No, they are pretty hard to reason about. Much harder then when you work with threads and channels. And they are pretty hard to bugfix.

But on the web they are the only game in the town (because JavaScript is single-threaded language) and on Windows you have to use them because fibers can efficiently support async/await model, but couldn't handle millions of threads.

They are popular because you can add them as another layer of kludges of top of what you already have – and that's precisely my original point that started the whole discussion.

> Because you know exactly where you can be rescheduled, you can minimise locking requirements and easily reason about the parts that do need it.

You only “know the locking requirements” if you are very careful at avoiding sync function.
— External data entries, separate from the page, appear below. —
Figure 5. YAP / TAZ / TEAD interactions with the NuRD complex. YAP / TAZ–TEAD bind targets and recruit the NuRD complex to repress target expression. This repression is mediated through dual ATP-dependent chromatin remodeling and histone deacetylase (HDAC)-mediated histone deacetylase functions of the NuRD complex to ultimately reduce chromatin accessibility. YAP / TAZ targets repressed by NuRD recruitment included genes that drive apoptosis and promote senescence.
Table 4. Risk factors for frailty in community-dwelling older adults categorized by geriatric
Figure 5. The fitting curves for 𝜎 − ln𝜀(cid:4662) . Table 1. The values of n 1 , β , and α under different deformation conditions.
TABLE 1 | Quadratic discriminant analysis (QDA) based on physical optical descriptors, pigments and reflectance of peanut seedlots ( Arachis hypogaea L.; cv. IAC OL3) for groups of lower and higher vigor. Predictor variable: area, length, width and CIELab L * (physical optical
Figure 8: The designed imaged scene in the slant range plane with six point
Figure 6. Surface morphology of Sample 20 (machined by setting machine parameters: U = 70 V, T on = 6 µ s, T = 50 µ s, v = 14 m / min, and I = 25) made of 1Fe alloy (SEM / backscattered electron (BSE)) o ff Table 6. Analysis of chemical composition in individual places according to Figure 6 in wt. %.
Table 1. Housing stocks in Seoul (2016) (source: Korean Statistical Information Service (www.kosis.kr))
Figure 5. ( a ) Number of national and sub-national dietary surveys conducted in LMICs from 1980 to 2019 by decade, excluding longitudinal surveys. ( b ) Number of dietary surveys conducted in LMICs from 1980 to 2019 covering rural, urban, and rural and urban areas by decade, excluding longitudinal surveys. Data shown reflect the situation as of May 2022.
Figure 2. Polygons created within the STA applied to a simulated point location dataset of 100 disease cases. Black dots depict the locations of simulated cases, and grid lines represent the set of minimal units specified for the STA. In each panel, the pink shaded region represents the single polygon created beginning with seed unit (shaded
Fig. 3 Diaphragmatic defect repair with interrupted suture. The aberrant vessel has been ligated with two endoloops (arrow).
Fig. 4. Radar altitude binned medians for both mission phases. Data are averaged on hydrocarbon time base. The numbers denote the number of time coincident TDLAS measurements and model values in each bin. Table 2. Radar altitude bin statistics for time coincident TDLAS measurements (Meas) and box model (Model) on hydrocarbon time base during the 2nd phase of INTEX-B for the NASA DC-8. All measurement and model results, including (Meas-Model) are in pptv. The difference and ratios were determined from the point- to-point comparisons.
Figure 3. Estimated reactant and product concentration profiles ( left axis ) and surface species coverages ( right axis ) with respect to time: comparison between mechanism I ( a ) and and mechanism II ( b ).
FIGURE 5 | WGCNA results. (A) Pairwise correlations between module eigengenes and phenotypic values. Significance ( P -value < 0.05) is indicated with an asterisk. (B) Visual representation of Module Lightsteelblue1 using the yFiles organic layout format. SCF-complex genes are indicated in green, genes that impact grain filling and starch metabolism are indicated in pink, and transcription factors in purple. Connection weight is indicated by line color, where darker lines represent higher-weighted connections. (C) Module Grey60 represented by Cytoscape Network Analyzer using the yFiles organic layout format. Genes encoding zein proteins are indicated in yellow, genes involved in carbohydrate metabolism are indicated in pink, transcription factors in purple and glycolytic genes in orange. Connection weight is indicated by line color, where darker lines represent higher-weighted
Otherwise they “clog the pipes” and you spend crazy amount of time looking for the root cause. Especially if these sync function not “always slow”, but “sometimes slow”.

> The share-everything that is C(++) threading with rescheduling possible at any point is nearly impossible to reason about by mère humans. Which is why it's not popular (although still common).

It's the exact same model that C# or Java uses. It's hard to say that something that's used by 90% of apps (if not 99%) “is not popular”.

> Btw, async/await is not done using green threads, that would be stupid.

Sure. There are no need to implement async/await with green threads because async/await are already a green threads.

> You could call the tiny fragments of your program that get scheduled "threads" but nobody does that.

Of course. But that's marketing. If you admit that Box<Future<Foo>> (which includes frames for all functions that your function may need to call directly or indirectly) is indistinguishable from Novell Netware style green thread then you wouldn't be understood… even if technically there are very little difference (only in case of Novell Netware it was human who was calculating the size needed for that construct and recursion was allowed, in Rust compiler does the same job and recursion is not allowed… both have pluses and minuses, but essentially they are one and the same… oh, right, await was called something like PostMessage 30 years ago – and you had to use it in preemption points even if you had nothing to “post”).

> This is essential complexity which cannot be removed, only made more ergonomic by language design.

It can be removed, it's not even conceptually hard, but it have to be done at the root. Just make sure there are no sync functions. Like in one well-know OS.

But of course that wouldn't be done. We like our pile of kludges way too much to do something about it.

> I think this patch set is being sold wrong.

I don't think it's “sold” anymore. Google wanted to reduce difference between their kernel and mainstream one. After looking on the reaction… I think at this point they just decided to carry that patch instead of upstreaming it.

> So you'd have maybe 2 threads per CPU with only one running at a time.

That would be an interesting project, but that would be entirely different project. Google Fibers design was the solution for the two-colors problem. And with kernel threads used as basis you no longer have it. You don't need special mutexes (like Tokio mutex, your Fiber-aware code can include communications with regular threads, etc.

That was the goal. And it's achieved, that's how Google Fibers were used for more than a decade (and would probably be used for the foreseeable future).

Every single reviewer tried to bend that patchset into Erlang-style model or M:N model… which made it entirely uninteresting for Google: sure, someone else may benefit from all that… but Google would still need to carry patch for Google Fibers… what's the point of pushing it, then?